▸ **What is required**
Select the lines below containing the word "more".

[Extracted page text data]
- Opening Delimiter -
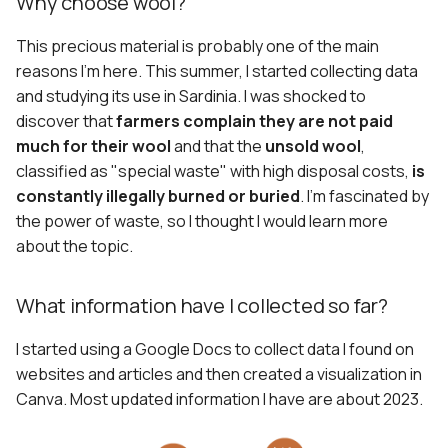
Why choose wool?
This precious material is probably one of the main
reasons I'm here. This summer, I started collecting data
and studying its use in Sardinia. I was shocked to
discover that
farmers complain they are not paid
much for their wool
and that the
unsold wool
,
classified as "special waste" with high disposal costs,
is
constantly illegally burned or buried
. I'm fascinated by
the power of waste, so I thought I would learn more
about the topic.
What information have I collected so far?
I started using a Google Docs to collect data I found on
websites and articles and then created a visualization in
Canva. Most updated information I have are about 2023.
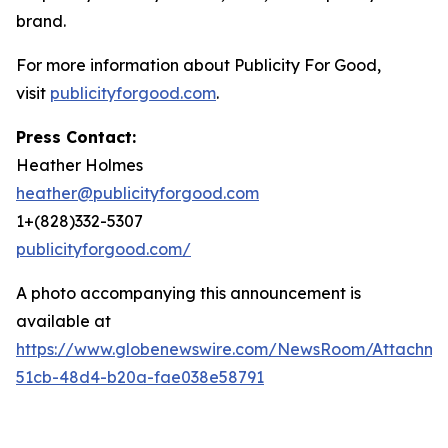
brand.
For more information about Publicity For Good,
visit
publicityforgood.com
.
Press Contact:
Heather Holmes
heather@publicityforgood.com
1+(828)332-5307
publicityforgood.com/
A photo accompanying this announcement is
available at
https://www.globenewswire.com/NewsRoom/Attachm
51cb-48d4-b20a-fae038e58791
- Closing Delimiter -
- Opening Delimiter -
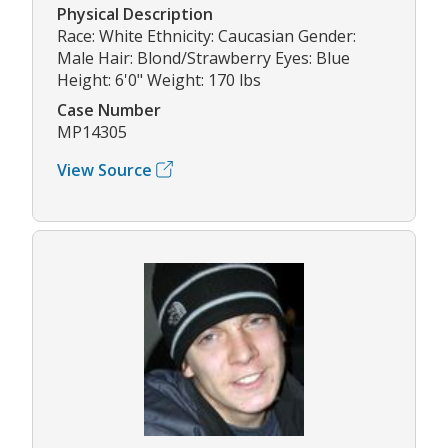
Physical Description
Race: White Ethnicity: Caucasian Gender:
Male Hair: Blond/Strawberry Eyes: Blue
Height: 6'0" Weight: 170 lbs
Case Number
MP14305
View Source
- Closing Delimiter -
▸ **Reply to the task**
the power of waste, so I thought I would learn more
For more information about Publicity For Good,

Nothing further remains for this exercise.